- **Brief**: Pictures in the records are to be excluded from an otherwise exact copy.

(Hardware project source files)

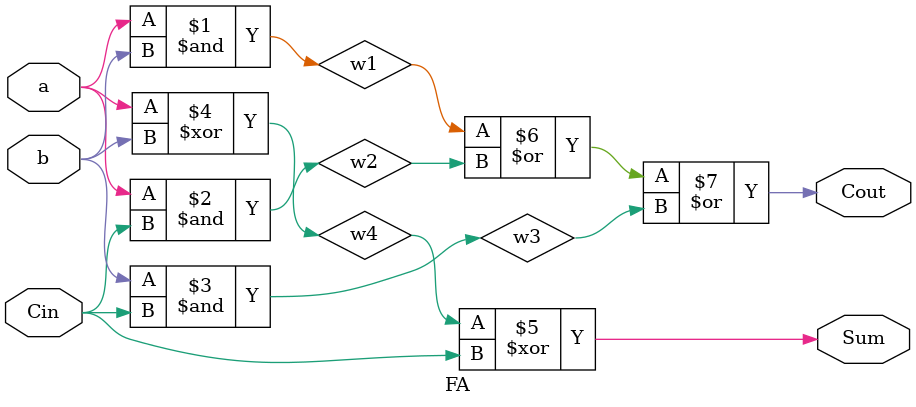
<source format=v>
module FA(
    input  a,
    input  b,
    input  Cin, 
    output Sum,
    output Cout);

    wire w1, w2, w3, w4;

    and (w1, a, b);
    and (w2, a, Cin);
    and (w3, b, Cin);

    xor (w4, a, b);
    xor (Sum, w4, Cin);

    or (Cout, w1, w2, w3);

endmodule
</source>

- **Answer space**:
<source format=v>
module FA(
    input  a,
    input  b,
    input  Cin, 
    output Sum,
    output Cout);

    wire w1, w2, w3, w4;

    and (w1, a, b);
    and (w2, a, Cin);
    and (w3, b, Cin);

    xor (w4, a, b);
    xor (Sum, w4, Cin);

    or (Cout, w1, w2, w3);

endmodule
</source>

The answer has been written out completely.